Is there some way to not use guess and check? Although it is a pretty good strategy, I find it quite unstable.

• @The-Blade-Dancer Hi again! This is a good question! Even though guess-and-check sometimes works and can even be the quickest approach sometimes, there's something a bit unsatisfying about it. How do we really know that we'll get anywhere? What if we end up guessing forever? $${\tiny \text{(The horror...) }}$$

Well, in this case, we can use a bit of algebra along with the fact that $$a$$ and $$b$$ are integers in order to figure out that $$a = 7$$ and $$b= 5.$$

Let's first start with the problem statement.

$$\sqrt{a} + \sqrt{b} = \sqrt[3]{22 \sqrt{7} + 26\sqrt{5}}$$

Cube both sides of the equation.

\begin{aligned} \left( \sqrt{a} + \sqrt{b} \right)^3 &= \left( \sqrt[3]{22 \sqrt{7} + 26\sqrt{5}} \right)^3 \\ a\sqrt{a} + 3a\sqrt{b} + 3b\sqrt{a} + b\sqrt{b} &= 22\sqrt{7} + 26\sqrt{5} \\ \left( 3b + a \right) \sqrt{a} + \left( 3a + b \right) \sqrt{b} &= 22\sqrt{7} + 26\sqrt{5} \\ \end{aligned}

That looks better..... right? (You don't agree it looks better?)

Now let's use the fact that $$a$$ and $$b$$ are integers. We know the right hand side has some radicals, the $$\sqrt{7}$$ and the $$\sqrt{5}$$ terms. Where could they have come from, though? Could either radical have come from the $$\left( 3b + a\right)$$ or the $$\left( 3a + b \right)$$? No, because $$a$$ and $$b$$ are both integers, so $$\left( 3b + a\right)$$ and $$\left( 3a + b \right)$$ are also both integers. Well, it looks like there's no doubt about where the $$\sqrt{5}$$ and the $$\sqrt{7}$$ came from.
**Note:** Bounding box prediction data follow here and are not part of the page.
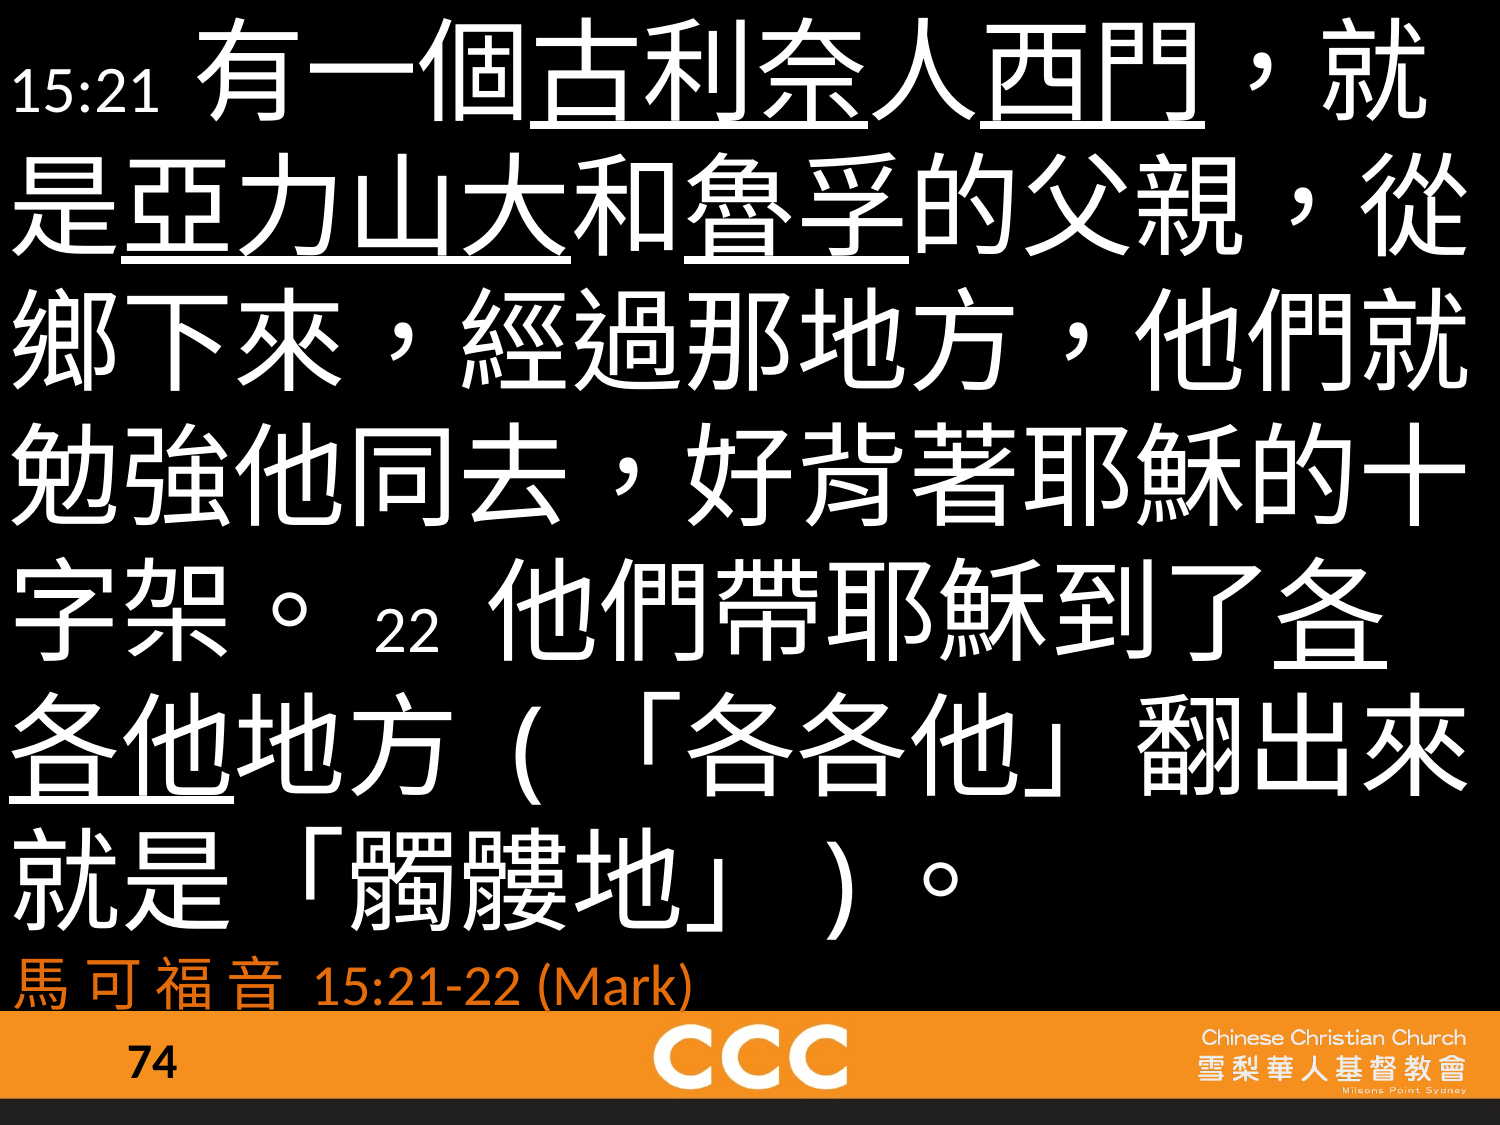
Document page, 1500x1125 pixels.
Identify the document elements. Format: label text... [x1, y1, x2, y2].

picture [0, 1011, 1500, 1125]
slide_number 74 [112, 1025, 215, 1094]
text_box 15:21 有一個古利奈人西門，就是亞力山大和魯孚的父親，從鄉下來，經過那地方，他們就勉強他同去，好背著耶穌的十字架。22 他們帶耶穌到了各各他地方 (「各各他」翻出來就是「髑髏地」)。 [0, 0, 1495, 938]
text_box 馬 可 福 音 15:21-22 (Mark) [0, 940, 1487, 1025]
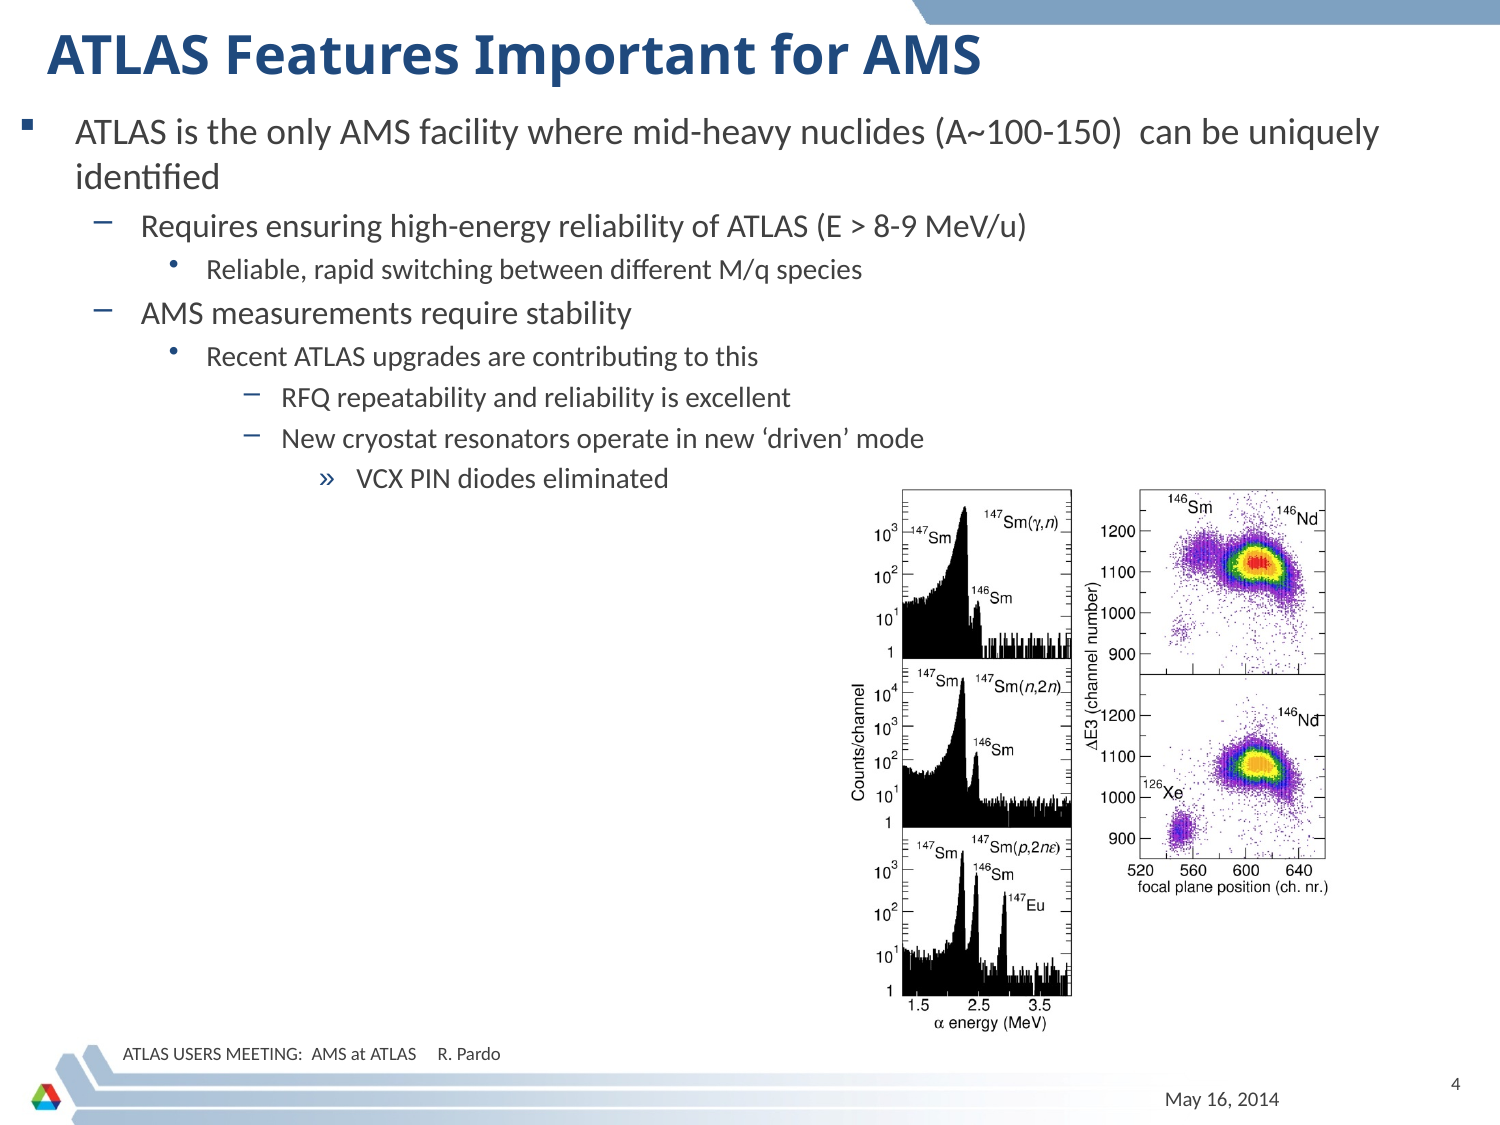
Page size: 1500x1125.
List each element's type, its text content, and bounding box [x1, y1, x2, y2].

picture [0, 0, 1500, 26]
picture [0, 474, 1500, 1125]
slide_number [1149, 1078, 1375, 1113]
slide_number 4 [1412, 1064, 1476, 1125]
title ATLAS Features Important for AMS [32, 12, 1458, 118]
footer ATLAS USERS MEETING: AMS at ATLAS R. Pardo [107, 1034, 1083, 1073]
list ATLAS is the only AMS facility where mid-heavy nuclides (A~100-150) can be uniquely identified Requires ensuring high-energy reliability of ATLAS (E > 8-9 MeV/u) Reliable, rapid switching between different M/q species AMS measurements require stability Recent ATLAS upgrades are contributing to this RFQ repeatability and reliability is excellent New cryostat resonators operate in new ‘driven’ mode VCX PIN diodes eliminated [3, 99, 1429, 1025]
$$\sqrt{5} \text{ and } \sqrt{7} \text{ came from the } \sqrt{a} \text{ and the } \sqrt{b}$$

So there you have it! Now that you know that $$a = 5$$ and $$b = 7$$ (or vice versa... it doesn't actually matter), then you can figure out that their sum is $$5 + 7 = \boxed{12}.$$